>>>>>

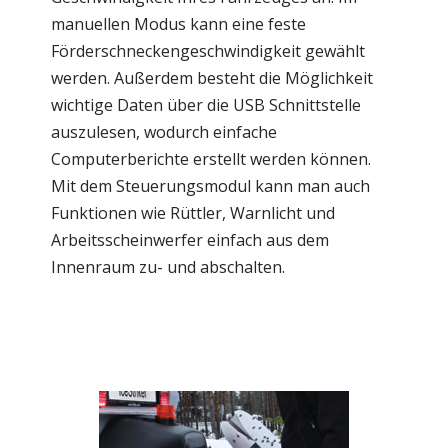
manuellen Modus kann eine feste
Förderschneckengeschwindigkeit gewählt
werden. Außerdem besteht die Möglichkeit
wichtige Daten über die USB Schnittstelle
auszulesen, wodurch einfache
Computerberichte erstellt werden können.
Mit dem Steuerungsmodul kann man auch
Funktionen wie Rüttler, Warnlicht und
Arbeitsscheinwerfer einfach aus dem
Innenraum zu- und abschalten.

<<<<<

- **Task prompt**
Scan the data above and copy each line containing the word "werden".

- **Solution below**
werden. Außerdem besteht die Möglichkeit
Computerberichte erstellt werden können.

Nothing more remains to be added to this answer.